Carole Nash
Content Writer
Published: 3rd September 2019

Everyone knows that learner motorcycles have to meet several requirements. There’s an engine capacity cap of 125cc and a maximum power output of 11kw (14.75bhp), and typically the bikes themselves take the form of scooters, nakeds, race replicas and simple old-fashioned roadsters.

So if you’re restricted to L plates, or an A1 licence, your choice of bike is somewhat limited. But if you do want something a little bit different there are a few alternatives out there that will have your fellow road users doing a double take, like these…

Honda MSX125

Honda make a seemingly never ending range of 125s.

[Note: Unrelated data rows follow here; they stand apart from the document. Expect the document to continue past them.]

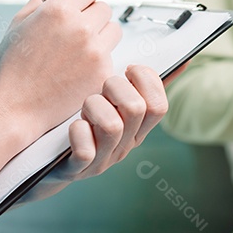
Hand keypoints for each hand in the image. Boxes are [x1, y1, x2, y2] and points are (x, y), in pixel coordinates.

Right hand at [0, 0, 119, 143]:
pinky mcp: (102, 73)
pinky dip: (98, 61)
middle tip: (69, 35)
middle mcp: (80, 27)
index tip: (77, 4)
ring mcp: (94, 52)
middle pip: (103, 7)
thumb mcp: (21, 21)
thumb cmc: (11, 65)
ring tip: (73, 53)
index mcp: (59, 9)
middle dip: (90, 17)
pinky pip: (110, 55)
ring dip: (99, 37)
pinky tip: (75, 71)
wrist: (12, 109)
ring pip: (113, 30)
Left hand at [23, 65, 171, 200]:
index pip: (159, 105)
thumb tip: (183, 61)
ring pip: (112, 126)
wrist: (49, 167)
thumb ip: (147, 86)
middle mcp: (126, 146)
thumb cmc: (88, 128)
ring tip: (85, 107)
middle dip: (115, 87)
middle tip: (102, 86)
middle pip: (137, 109)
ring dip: (94, 106)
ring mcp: (103, 161)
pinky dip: (78, 132)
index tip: (128, 69)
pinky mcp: (78, 170)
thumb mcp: (118, 106)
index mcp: (139, 129)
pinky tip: (73, 126)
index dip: (145, 80)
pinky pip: (85, 150)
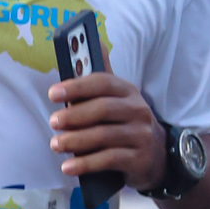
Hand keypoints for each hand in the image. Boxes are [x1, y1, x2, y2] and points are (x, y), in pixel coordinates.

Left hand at [47, 70, 165, 192]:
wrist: (156, 155)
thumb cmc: (125, 123)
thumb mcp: (117, 99)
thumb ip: (102, 77)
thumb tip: (94, 41)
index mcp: (128, 91)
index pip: (103, 82)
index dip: (77, 86)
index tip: (53, 93)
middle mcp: (137, 110)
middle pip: (103, 109)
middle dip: (74, 115)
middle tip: (53, 122)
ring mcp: (140, 135)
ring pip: (104, 136)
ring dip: (76, 141)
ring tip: (56, 145)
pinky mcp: (139, 159)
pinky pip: (109, 159)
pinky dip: (86, 164)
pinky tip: (69, 167)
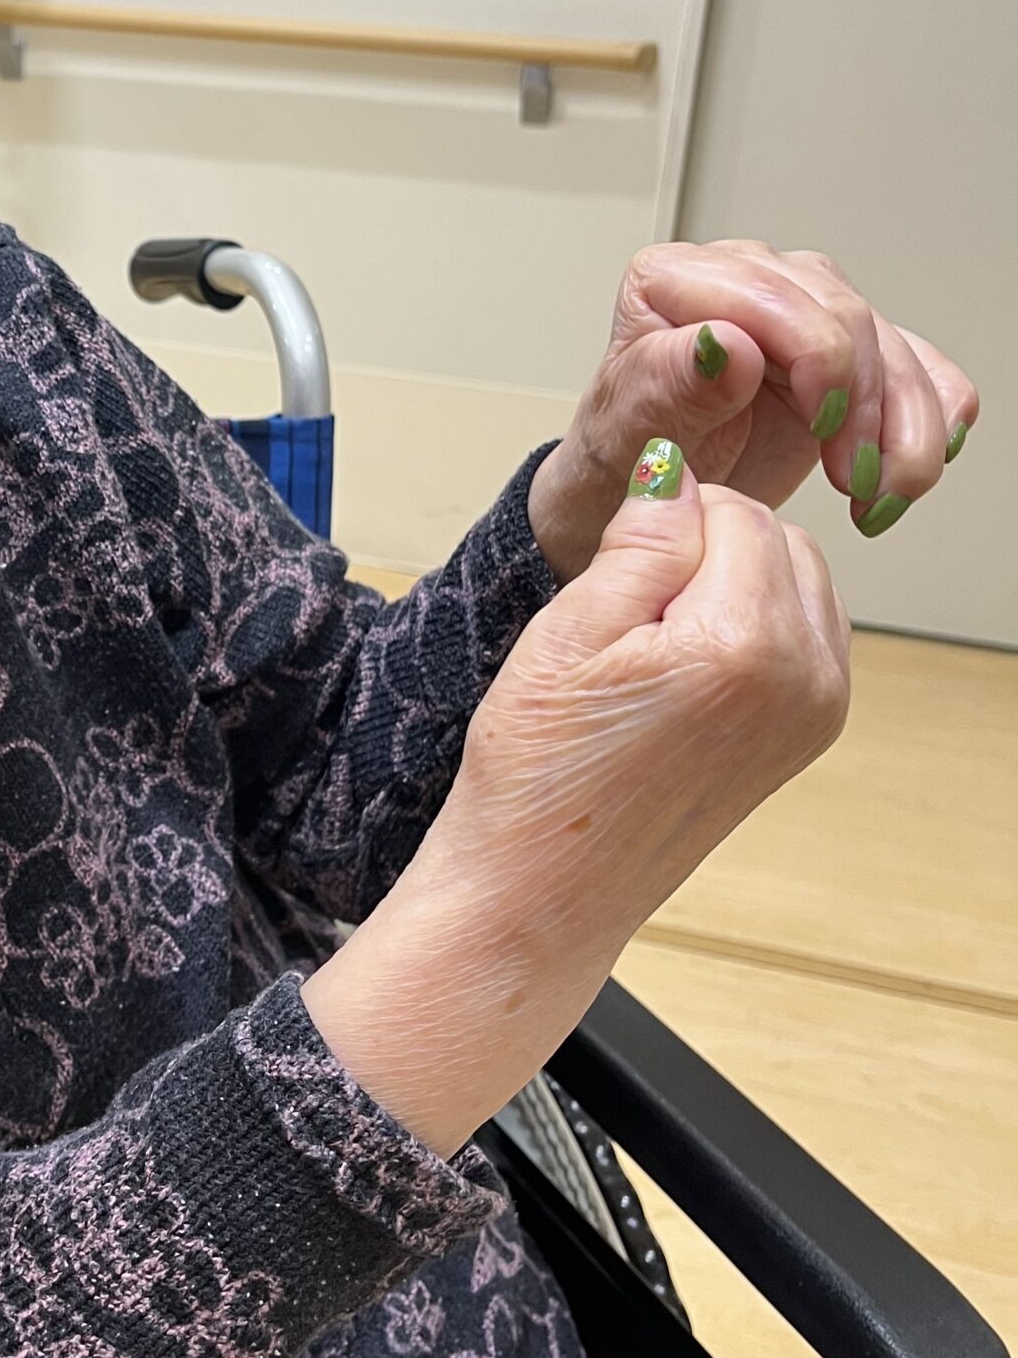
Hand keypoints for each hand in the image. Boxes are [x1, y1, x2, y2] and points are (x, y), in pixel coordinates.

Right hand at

There are the best selling scooters (the PCX125 and Forza), the basic CB125F, the funky Super Cub, the sporty CBR125R and the premium CB125R naked.

But alongside that comprehensive range of learner legal bikes lies a real cult hero. The MSX125, better known by its American name of ‘Grom’, is a three-quarters sized mini-streetfighter that’s about as much fun as you can possibly get on a motorcycle.

The MSX is an absolute hoot with its roller skate agility and out there styling. There’s a massive Grom scene and a whole sub culture of MSX modification going on for those who like to stand out even more. A few years back, Honda also reintroduced the Monkey name on a new 125 that shares the MSX platform, giving a dash of retro cool in the style of the famous Z series bikes of the 1960s.

Mutt Hilts

You possibly haven’t heard of Mutt Motorcycles, but that’s ok.

The Birmingham company have been building custom bikes for over 15 years now, but it’s only recently that they made the transition from bike modifiers to proper bike manufacturers.

The bikes start out life as cheap Chinese built commuters, powered by tried and trusted Suzuki based engines, and are finished at Mutt’s Birmingham workshops, where they are given a custom ‘Bike Shed’ look before hitting the road.

The Hilts comes in grey or green colour options and looks like the kind of sled Steve McQueen would have raced through the desert in the 1970s. The hand stitched seat is super cool and the 18” wheels come complete with big knobbly tyres that look ultra authentic.

If you want a trendy 125 that looks like you’ve built it yourself (albeit to a very high standard) then the Hilts should definitely be on your shortlist.

Suzuki RV125 VanVan

Possibly even more authentic is the Suzuki VanVan, a modern interpretation of the 1970s ‘recreational vehicle’ that was as cool back then as it remains today.

Designed to be the perfect accompaniment on a camping holiday, the VanVan has big balloon tyres capable to tackling light off-road terrain, such as fire tracks and beaches. It was reintroduced in 2003 and given fuel injection in 2007.

It’s a bit soft and squidgey to ride, and even though it’s not the fastest or sharpest handling 125 on the market, it’s still lots of fun – in a laid back way. For A2 licence holders, there’s also a 200cc version, with (a little) more power on tap.

Yamaha Tricity

Like the idea of a scooter but want the added security of an extra wheel up front?

Years before the Yamaha NIKEN came the Tricity, a three-wheeled 125cc scooter with two wheels up front and one behind. The concept itself wasn’t completely new (Piaggio’s MP3 had been around since 2006) but the execution was much more simple (and lighter) than those which had gone before it.

The result is a scooter that largely rides like a conventional two-wheeler but which has much more front end grip. That makes it very reassuring to ride, especially on slippery road surfaces likes cobblestone and in the rain.

The Tricity is as narrow and practical as any other scooter on the market. It feels a little heavier and less powerful than some of the sportier 125s out there, but as an urban commuter it has more than enough pep.

Zero S 11kw

Breaking the 125 mould is this electric offering from American manufacturers Zero Motorcycles.

They make 11kw, A1 legal versions of their S and DS models – the DS being the dual sport adventure bike and the S being the sporty naked.

Despite complying as a learner bike thanks to its 11kw of continuous power, the Zero makes peak power of 44bhp and has a staggering 106Nm of torque – that’s more than a 1200cc Triumph Bonneville T120 twin.

As a result, the Zero is very lively for a learner bike, even though the fully automatic twist and go transmission means that there are no gears to worry about.

With no petrol to worry about and no moving parts in the engine to service, running costs are claimed to be super low too. And the range, almost 180 miles between recharges in the city, is more than enough for most commuters too.